#### Data to examine ####

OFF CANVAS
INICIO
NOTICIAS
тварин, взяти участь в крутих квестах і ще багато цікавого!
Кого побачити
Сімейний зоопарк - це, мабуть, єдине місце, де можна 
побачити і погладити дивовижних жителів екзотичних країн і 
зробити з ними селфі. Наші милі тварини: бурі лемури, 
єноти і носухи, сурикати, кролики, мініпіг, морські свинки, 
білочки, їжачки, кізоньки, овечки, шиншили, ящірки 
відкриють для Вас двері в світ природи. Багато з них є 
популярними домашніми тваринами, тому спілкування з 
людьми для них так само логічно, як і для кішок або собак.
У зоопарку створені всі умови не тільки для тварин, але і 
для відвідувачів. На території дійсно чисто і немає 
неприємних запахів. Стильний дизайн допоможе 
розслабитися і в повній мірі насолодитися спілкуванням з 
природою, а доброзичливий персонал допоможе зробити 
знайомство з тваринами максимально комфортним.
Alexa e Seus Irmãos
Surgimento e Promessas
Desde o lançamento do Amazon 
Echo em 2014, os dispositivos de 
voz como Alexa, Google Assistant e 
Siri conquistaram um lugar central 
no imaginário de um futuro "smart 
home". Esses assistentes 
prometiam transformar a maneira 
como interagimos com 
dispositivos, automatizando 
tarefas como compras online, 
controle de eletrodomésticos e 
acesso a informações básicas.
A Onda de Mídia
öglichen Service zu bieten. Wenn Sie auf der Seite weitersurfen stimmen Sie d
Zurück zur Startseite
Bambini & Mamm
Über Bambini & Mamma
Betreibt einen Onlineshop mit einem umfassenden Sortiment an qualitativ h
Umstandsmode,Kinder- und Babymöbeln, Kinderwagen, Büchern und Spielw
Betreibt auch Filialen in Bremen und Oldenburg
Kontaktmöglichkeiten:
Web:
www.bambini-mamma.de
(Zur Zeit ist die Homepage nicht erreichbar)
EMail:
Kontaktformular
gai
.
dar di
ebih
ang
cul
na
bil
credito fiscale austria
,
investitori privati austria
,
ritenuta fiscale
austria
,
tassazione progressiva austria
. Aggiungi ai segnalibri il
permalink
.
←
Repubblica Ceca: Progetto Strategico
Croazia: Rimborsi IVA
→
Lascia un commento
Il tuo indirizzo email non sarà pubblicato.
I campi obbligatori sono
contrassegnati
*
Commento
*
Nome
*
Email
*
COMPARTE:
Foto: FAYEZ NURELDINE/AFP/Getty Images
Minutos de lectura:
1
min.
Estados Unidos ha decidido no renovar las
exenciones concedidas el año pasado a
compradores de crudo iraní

####

# Work instruction:
Where a line in the listing above contains "como", copy that line.

# Solution to the problem:
voz como Alexa, Google Assistant e 
como interagimos com 
tarefas como compras online, 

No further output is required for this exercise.